### THE TASK
Below are the entries; state how many of their lines contain the string "throw", and nothing more.

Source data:
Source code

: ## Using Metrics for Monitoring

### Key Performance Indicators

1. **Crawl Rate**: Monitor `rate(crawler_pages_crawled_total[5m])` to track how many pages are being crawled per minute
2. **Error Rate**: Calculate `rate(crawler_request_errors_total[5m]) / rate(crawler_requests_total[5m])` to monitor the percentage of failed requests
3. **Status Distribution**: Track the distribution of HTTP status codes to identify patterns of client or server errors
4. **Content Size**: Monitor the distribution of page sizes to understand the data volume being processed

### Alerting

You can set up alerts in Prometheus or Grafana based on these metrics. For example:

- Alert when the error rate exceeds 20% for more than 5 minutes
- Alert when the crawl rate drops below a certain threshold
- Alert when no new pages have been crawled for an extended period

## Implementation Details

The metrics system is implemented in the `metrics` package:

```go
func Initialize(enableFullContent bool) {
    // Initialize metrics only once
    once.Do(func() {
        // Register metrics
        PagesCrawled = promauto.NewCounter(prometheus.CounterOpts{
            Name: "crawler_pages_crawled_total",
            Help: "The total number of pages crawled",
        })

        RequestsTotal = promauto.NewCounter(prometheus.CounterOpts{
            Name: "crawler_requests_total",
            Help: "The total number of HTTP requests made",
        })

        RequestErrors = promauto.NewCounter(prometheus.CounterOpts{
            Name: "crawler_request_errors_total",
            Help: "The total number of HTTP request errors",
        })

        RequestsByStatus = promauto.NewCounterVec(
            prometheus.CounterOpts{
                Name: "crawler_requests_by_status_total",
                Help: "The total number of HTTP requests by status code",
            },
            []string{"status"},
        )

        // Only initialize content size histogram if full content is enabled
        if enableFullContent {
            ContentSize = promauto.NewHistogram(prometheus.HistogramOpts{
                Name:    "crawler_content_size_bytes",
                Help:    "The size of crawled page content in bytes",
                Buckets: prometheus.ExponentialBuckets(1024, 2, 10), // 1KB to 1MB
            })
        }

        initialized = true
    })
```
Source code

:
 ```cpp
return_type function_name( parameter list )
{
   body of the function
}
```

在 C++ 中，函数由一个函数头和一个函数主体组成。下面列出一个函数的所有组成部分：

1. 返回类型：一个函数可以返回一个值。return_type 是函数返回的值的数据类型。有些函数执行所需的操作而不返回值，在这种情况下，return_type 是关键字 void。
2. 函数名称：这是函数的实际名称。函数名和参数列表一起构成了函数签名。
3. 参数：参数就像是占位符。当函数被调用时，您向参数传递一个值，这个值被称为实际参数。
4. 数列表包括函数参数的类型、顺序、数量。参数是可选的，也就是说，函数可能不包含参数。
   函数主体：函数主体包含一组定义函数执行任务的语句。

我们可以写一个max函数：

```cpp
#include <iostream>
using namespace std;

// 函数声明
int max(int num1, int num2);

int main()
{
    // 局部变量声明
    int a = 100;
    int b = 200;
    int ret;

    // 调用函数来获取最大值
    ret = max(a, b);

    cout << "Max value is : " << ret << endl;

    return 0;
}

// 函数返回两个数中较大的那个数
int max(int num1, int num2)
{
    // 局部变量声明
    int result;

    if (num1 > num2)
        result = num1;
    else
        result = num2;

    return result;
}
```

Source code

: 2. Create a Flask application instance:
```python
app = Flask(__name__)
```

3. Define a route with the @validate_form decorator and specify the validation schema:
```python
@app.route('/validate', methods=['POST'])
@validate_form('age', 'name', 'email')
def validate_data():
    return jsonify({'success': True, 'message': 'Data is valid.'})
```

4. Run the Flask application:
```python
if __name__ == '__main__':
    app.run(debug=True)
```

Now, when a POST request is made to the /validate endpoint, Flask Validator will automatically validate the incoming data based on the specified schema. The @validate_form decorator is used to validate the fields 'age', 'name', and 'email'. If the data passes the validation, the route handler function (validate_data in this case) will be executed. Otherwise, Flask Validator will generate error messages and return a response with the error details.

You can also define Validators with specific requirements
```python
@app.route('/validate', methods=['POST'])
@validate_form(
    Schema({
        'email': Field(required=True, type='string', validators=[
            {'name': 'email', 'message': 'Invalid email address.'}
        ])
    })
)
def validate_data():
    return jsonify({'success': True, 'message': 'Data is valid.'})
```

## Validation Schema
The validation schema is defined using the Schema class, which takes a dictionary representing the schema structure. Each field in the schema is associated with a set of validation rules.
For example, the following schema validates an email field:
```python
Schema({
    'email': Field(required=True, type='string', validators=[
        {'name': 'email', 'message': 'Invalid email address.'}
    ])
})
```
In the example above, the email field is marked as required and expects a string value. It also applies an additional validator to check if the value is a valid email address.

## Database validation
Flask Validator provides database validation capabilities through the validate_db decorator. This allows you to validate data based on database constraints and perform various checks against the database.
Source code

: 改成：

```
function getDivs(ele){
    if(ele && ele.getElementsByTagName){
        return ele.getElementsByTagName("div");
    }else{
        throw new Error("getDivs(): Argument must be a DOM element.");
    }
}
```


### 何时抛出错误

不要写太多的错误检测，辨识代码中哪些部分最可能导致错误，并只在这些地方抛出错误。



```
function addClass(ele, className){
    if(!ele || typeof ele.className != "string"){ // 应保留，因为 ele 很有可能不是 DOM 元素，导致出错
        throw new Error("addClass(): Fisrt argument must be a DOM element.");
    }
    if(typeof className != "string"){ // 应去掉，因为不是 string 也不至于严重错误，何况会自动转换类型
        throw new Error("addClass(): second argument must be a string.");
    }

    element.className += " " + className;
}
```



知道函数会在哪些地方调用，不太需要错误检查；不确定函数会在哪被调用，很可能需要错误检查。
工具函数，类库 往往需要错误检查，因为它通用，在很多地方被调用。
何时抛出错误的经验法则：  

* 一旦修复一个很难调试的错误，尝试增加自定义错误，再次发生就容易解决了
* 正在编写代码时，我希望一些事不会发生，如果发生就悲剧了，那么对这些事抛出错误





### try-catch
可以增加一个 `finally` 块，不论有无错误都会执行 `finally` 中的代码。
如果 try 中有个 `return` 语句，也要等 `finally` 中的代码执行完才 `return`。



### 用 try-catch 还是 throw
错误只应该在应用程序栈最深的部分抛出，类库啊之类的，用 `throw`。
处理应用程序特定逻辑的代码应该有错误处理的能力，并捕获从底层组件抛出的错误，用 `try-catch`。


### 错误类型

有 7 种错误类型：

### OUTPUT OF THE TASK
5